Your doctor may be able to prescribe drugs to help you avoid altitude sickness.


It’s always a good idea to plan and prepare before going on a hike, but it’s especially important when going to a high altitude. These precautions can either reduce or prevent altitude sickness.


Allowing an additional day to avoid falling behind is a good idea in case you need to descend to avoid altitude sickness. This strategy will ensure that the hike runs well and that you do not become frustrated if you have to descend. You should always plan a route that permits you to just climb a small amount each day.


People who are physically fit function better when they are sick than those who are unwell. Even the best athletes suffer from altitude sickness, so staying in shape will be beneficial

If you’re in excellent condition, you’ll be better able to help others, especially if you’re descending during an emergency. Check out our article on how to avoid hiking injuries.


Before trekking at high elevations, any prior ailment should be discussed with a doctor. They will be able to assist you in your preparation as well as provide any drugs you may require.


There are certain natural cures that can be just as effective as medicine for individuals who do not wish to use it.

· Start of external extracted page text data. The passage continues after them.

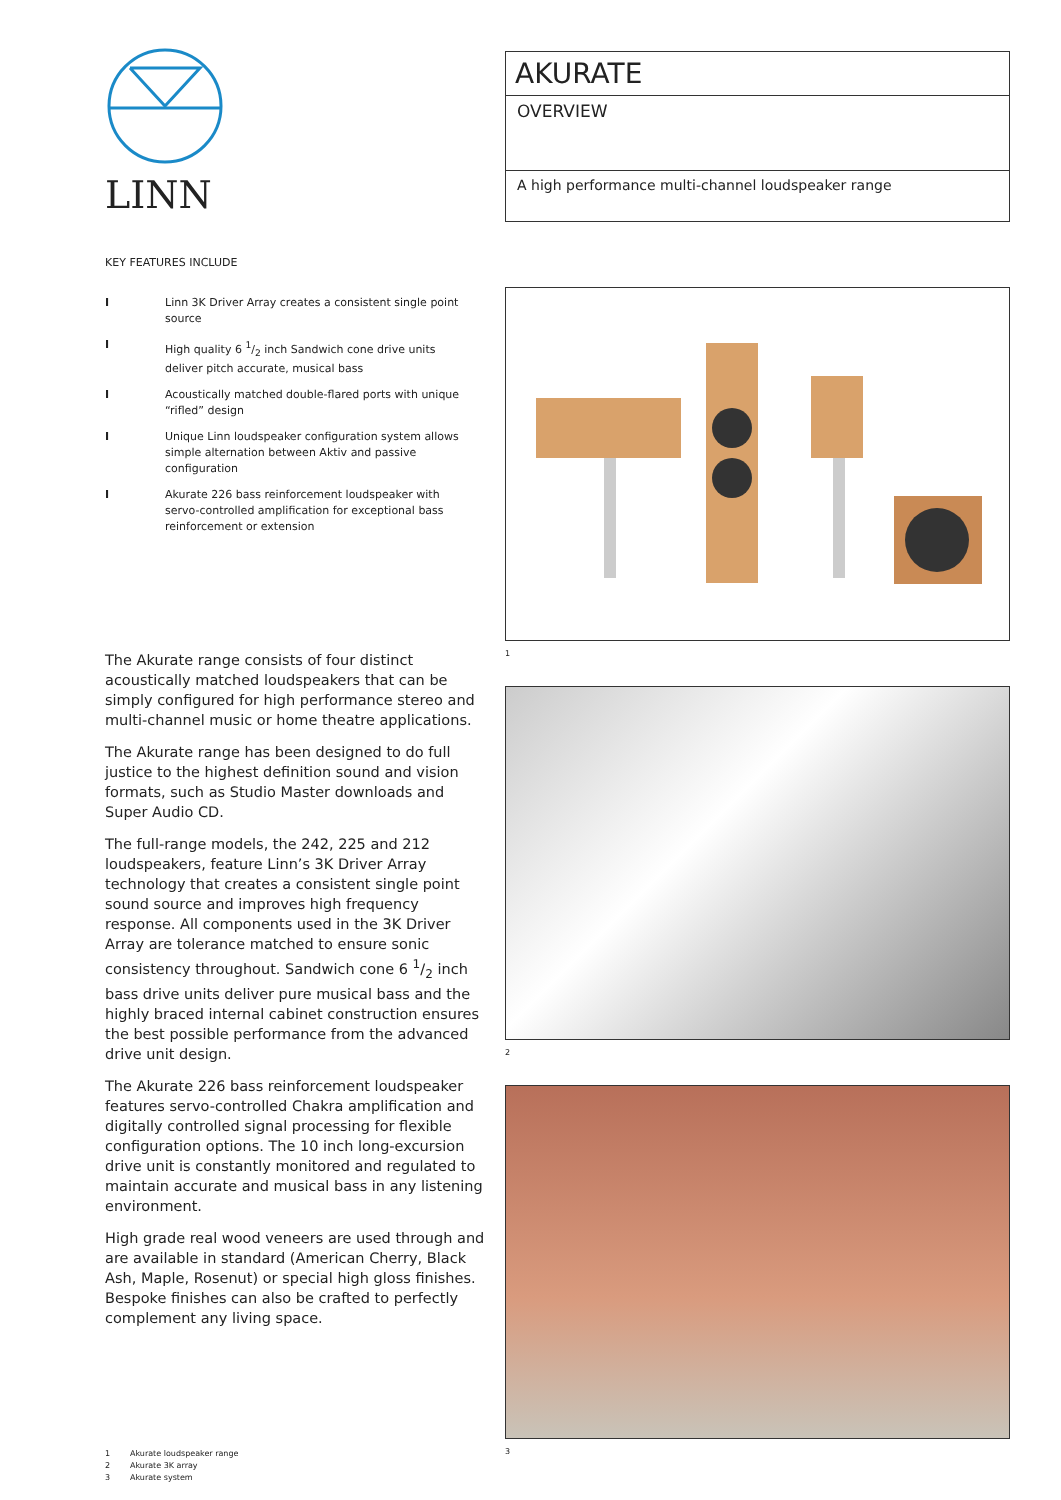LINN
KEY FEATURES INCLUDE
I Linn 3K Driver Array creates a consistent single point source
I High quality 6 1/2 inch Sandwich cone drive units deliver pitch accurate, musical bass
I Acoustically matched double-flared ports with unique “rifled” design
I Unique Linn loudspeaker configuration system allows simple alternation between Aktiv and passive configuration
I Akurate 226 bass reinforcement loudspeaker with servo-controlled amplification for exceptional bass reinforcement or extension
The Akurate range consists of four distinct acoustically matched loudspeakers that can be simply configured for high performance stereo and multi-channel music or home theatre applications.
The Akurate range has been designed to do full justice to the highest definition sound and vision formats, such as Studio Master downloads and Super Audio CD.
The full-range models, the 242, 225 and 212 loudspeakers, feature Linn’s 3K Driver Array technology that creates a consistent single point sound source and improves high frequency response. All components used in the 3K Driver Array are tolerance matched to ensure sonic consistency throughout. Sandwich cone 6 1/2 inch bass drive units deliver pure musical bass and the highly braced internal cabinet construction ensures the best possible performance from the advanced drive unit design.
The Akurate 226 bass reinforcement loudspeaker features servo-controlled Chakra amplification and digitally controlled signal processing for flexible configuration options. The 10 inch long-excursion drive unit is constantly monitored and regulated to maintain accurate and musical bass in any listening environment.
High grade real wood veneers are used through and are available in standard (American Cherry, Black Ash, Maple, Rosenut) or special high gloss finishes. Bespoke finishes can also be crafted to perfectly complement any living space.
1 Akurate loudspeaker range
2 Akurate 3K array
3 Akurate system
AKURATE
OVERVIEW
A high performance multi-channel loudspeaker range
1
2
3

Both Gingko Bilboa and Sildenafil are helpful for altitude sickness.

If you don’t want to take medications, Vitamin C’s worth a go. There isn’t much evidence that this works

Coca leaves are used in tea and chewed by many individuals who spend a lot of time traveling to high elevations. There is also no genuine evidence that this helps.

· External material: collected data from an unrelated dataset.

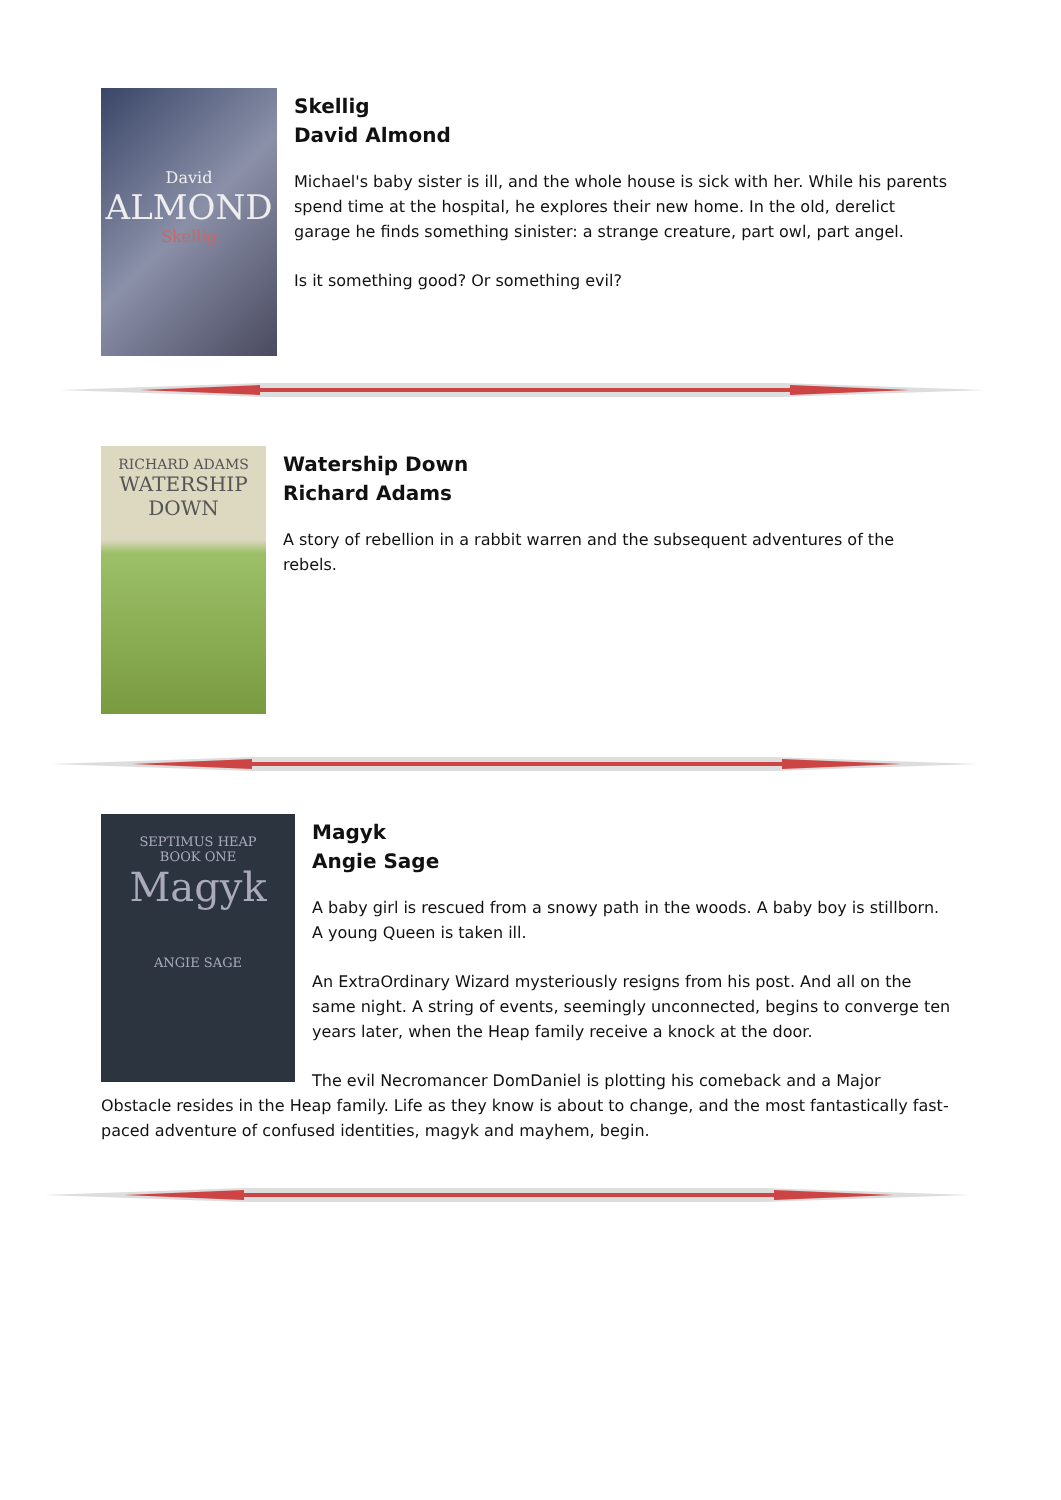David
ALMOND
Skellig
Skellig
David Almond
Michael's baby sister is ill, and the whole house is sick with her. While his parents spend time at the hospital, he explores their new home. In the old, derelict garage he finds something sinister: a strange creature, part owl, part angel.
Is it something good? Or something evil?
RICHARD ADAMS
WATERSHIP
DOWN
Watership Down
Richard Adams
A story of rebellion in a rabbit warren and the subsequent adventures of the rebels.
SEPTIMUS HEAP
BOOK ONE
Magyk
ANGIE SAGE
Magyk
Angie Sage
A baby girl is rescued from a snowy path in the woods. A baby boy is stillborn. A young Queen is taken ill.
An ExtraOrdinary Wizard mysteriously resigns from his post. And all on the same night. A string of events, seemingly unconnected, begins to converge ten years later, when the Heap family receive a knock at the door.
The evil Necromancer DomDaniel is plotting his comeback and a Major Obstacle resides in the Heap family. Life as they know is about to change, and the most fantastically fast-paced adventure of confused identities, magyk and mayhem, begin.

Medical attention is not usually necessary, but descending may be. So, when should you make your descent? Nothing can always keep altitude sickness at bay, and the symptoms may not always be visible until they become severe.

  • If you’re too exhausted to accomplish anything else,
  • If you’re growing perplexed,
  • If it’s difficult to breathe,
  • If you’re having trouble with your coordination,

If this is the case, get medical attention right away if any symptom worsens over time. There are instances when it is impossible to descend.